The AMA just announced that physicians and other providers participating in the federal and state health insurance exchanges may not be paid if patients don’t pay their premiums due to a 90-day “grace period” before the policy can be canceled. The AMA says this is a “little known” rule. Hundreds of thousands of physicians and other providers eschewing exchange patients have known this since 2010. Physicians and providers who did not know, need to.

That’s because the Affordable Care Act gives people signing up under healthcare.gov or state insurance exchanges three months to pay their premiums, and to be “fully insured” during that period whether they pay or not.

Insurers are on the hook for benefits for the first month, and providers for the other two. In fairness, insurers are supposed to notify providers if premiums have not been paid. In reality, the programming that is supposed to provide that information largely hasn’t been written yet and what has doesn’t work so well.
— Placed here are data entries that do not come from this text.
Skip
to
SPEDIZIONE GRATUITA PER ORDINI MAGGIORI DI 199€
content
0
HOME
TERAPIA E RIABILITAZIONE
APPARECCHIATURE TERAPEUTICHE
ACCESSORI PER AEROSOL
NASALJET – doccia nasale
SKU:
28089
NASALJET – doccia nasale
Insurers are indemnified for 80 percent of any losses by law. Physicians and other providers are on their own.

Considering that pre-existing conditions must be covered by law, this 90-day free ride can run up some real bills and stick you with them even though services were approved by you in good faith. “Good faith” is the part insurers and providers are bound by, but the exchanges are not.

So, how can practices protect themselves, short of dropping out of exchange plans?
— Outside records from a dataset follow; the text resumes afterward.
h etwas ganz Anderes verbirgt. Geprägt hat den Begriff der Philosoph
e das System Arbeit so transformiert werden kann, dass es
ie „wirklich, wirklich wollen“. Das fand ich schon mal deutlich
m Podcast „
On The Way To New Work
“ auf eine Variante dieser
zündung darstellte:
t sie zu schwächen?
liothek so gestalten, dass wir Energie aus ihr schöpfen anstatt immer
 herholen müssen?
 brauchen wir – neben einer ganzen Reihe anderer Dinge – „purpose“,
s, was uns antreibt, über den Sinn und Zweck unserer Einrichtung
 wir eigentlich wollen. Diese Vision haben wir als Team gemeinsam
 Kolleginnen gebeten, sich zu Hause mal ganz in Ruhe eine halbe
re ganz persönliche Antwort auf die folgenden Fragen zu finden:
Legally, you can’t other than requiring copays and deductibles at the point of service to mitigate the risk.

For those of you who have been excluded from the insurance exchange plans, a thank you note to the insurer is probably in order.

Those of you who have been included in insurance exchange plans need to continue with open eyes, extreme caution, and ensure your voter registration is in good order.

Candidates promising to fix the multitude of unfunded mandates are sure to be popular in the healthcare community.